Sizin de içinde bulunduğunuz Prof. Dr. Üstün Dökmen Yaşam Boyu Gelişim ve Eğitim Akademisi Küçük Şeyler Anaokullarında bu uygulamaları nasıl yaşama geçiriyorsunuz?

 

Şimdi; Üstün Dökmen hocanın, yaşamımızda sürekli suflörler var, biz büyürken ya da eğitilirken hep arkadan bir ses bize sufle verir. Örneğin bir annenin “teyzeye merhaba de”  demesi bir sufle vermektir. Böylece ne yapıyor anne, ona kendi tercihini yaşama şansı tanımadığı gibi, ileride birisiyle tanışmak istediğinde ve veya merhabalaşması gerektiğinde arkasında annesi olmadığında bunu gerçekleştirmesi güçleşecektir. Biz eğitimde çocuğa nasıl davranması gerektiğini değil, seçenekler oluşturmasını ve bunlardan birisini seçerek denemesini sağlamaya çalışıyoruz. Şimdi teyze eğer çocuğa bir birey gibi davranabilirse çocuk zamanla yetişkinlerle merhabalaşmanın samimiyetine ve sevecenliğine inanırsa, yani modeller samimi ve içten olurlarsa, “KÜÇÜK İNSANLAR”  zaten bunu yaşamlarının içine dahil ediyorlar. Önemli olan ne söylemesi gerektiğini söylemek değil, nasıl yaşanıldığını ona göstermek ve tercihi ona bırakmaktır. Bu onu kendine daha güvenen ve ilişkilerinde daha sağlıklı bir birey olma fırsatını sağlar. Eğitimde amacımız çocukları yetişkin dünyasına dahil etmek değil, her daim ihtiyacımız olan çocuksu değerleri ihmal etmeden büyüyen çocuklarımızı kendilerini ihmal etmeden insani değerleri tanıtmak ve toplumda yaygınlaşmasını sağlamak istiyoruz. Kültür bir değerler sistematiğidir, bu toplumun fertleri olan “KÜÇÜK İNSANLAR”ı bu değerlerin farkında olan bireyler olarak topluma kazandırmak istiyoruz. Bunun içinde okul öncesi eğitimde ülkede bir bütünlük içinde güvenilir, saygın ve bilimsel temelli bir programı yaygınlaştırmış bulunuyoruz. Bakım evi mantığında gelişen bir okul öncesi eğitimini artık bilimsel bir temelde ihmale gelmez bir dönem olduğunun bilincinde olarak, şekillendirip çocuklarımızın ve toplumumuzun hizmetine sunmuş bulunmaktayız.

__Gösterilen satırlar__:
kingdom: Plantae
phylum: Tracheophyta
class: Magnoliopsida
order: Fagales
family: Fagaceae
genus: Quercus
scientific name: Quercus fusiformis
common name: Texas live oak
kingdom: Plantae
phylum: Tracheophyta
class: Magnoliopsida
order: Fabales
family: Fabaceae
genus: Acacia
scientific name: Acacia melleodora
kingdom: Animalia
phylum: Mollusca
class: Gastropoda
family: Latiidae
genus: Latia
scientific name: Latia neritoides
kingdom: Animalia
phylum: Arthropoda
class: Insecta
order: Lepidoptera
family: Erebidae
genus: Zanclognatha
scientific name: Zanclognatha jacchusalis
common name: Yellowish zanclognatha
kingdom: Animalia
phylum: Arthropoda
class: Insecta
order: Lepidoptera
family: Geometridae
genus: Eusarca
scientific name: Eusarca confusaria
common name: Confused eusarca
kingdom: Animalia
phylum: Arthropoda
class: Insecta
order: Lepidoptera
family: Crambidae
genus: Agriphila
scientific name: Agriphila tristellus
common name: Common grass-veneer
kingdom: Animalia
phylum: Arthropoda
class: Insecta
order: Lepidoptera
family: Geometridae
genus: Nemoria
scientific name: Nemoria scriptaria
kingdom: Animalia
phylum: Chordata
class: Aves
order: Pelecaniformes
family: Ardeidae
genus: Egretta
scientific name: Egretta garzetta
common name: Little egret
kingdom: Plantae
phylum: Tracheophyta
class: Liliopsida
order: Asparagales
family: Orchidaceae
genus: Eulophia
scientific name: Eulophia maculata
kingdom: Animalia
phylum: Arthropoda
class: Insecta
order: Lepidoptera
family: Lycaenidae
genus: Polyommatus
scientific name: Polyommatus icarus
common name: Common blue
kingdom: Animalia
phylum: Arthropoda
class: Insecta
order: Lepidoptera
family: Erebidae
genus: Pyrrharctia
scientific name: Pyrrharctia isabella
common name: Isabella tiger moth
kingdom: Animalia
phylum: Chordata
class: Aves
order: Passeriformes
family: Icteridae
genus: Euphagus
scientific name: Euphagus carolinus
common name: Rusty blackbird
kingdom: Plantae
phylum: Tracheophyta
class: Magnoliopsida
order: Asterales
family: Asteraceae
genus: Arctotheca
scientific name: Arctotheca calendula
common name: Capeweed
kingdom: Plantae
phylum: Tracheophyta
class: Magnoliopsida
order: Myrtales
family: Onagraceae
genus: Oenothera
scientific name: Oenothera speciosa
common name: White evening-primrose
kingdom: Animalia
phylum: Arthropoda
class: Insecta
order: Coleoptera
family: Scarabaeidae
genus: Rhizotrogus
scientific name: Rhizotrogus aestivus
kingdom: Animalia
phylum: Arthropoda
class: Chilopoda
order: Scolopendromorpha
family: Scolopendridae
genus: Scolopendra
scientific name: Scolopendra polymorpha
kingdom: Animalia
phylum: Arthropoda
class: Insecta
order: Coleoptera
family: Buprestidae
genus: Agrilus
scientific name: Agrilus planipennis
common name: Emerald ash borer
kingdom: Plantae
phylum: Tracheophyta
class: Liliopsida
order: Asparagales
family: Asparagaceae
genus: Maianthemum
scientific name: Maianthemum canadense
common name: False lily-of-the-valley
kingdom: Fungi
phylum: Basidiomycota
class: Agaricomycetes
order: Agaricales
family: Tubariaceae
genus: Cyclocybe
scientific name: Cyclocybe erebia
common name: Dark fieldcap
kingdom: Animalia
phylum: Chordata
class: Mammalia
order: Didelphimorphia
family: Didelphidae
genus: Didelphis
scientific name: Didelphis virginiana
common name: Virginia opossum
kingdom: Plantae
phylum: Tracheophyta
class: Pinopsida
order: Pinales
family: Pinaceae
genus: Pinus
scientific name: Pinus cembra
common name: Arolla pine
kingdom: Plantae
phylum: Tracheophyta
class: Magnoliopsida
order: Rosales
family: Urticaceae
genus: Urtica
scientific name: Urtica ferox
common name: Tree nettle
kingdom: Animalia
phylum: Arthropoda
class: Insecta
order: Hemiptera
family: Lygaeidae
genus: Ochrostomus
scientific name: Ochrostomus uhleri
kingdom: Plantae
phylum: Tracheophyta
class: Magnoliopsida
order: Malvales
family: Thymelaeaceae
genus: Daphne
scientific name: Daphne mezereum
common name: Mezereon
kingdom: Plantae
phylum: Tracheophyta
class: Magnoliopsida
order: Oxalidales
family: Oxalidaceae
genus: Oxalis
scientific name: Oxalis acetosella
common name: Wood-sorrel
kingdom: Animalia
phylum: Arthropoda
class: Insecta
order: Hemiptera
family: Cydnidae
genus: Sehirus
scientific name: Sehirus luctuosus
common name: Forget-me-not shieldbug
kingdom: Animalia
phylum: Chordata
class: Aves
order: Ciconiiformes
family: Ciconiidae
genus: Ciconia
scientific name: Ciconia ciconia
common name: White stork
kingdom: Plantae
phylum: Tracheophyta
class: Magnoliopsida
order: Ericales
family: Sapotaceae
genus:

__Görevin amacı__: Okul öncesi eğitimle ilgili metni, son cümlesinden sonra gelecek biçimde sürdürün.

__Yazılı yanıt__:
  

* Okulunuzun kuruluşundan bu yana geçen süre içinde çocuklara vermek istediklerinizi, “suflörsüz bir eğitim” amacını gerçekleştirdiğinize inanıyor musunuz?

 

Bu sorunuza 2010-2011 eğitim yılının mezuniyet töreninde çocuklarımızdan alıntılar yaparak diplomalarını vermiştik. Hatırladığım bir iki tane alıntıya vurgu yapmak isterim. Çocuklarımızdan; T. D. Zaman konusu işlenirken şöyle tanım yapıyor; “Bugün dünün yarınıdır.” bir başka çocuğumuz; A. K. “Ben okulda resim öğrendim, kardeşime anlattım kardeşim ressam oldu” şimdi bu alıntılar bakın yeterince suflörsüz eğitim görürsünüz. Bunlar onlara öğretilmedi yalnızca ilişki kurmaları sağlandı. Evet; 2006 yılında yolculuğuna çıkan küçük şeyler anaokulları suflörsüz bir eğitimi gerçek anlamıyla uygulayan kurumlar olmuştur. Biz Bornova Küçük Şeyler Anaokulu da bunun en bariz örneğidir. Üçüncü yılımızda aldığımız geri bildirimlerle bunu çok net şekilde görüyoruz.

  

Son olarak; sizin de TC MEB’e bağlı olarak eğitimde uyduğunuz bir program var. Bu programın dışında sizin uyguladığınız sistemler ve eğitim programları var mı?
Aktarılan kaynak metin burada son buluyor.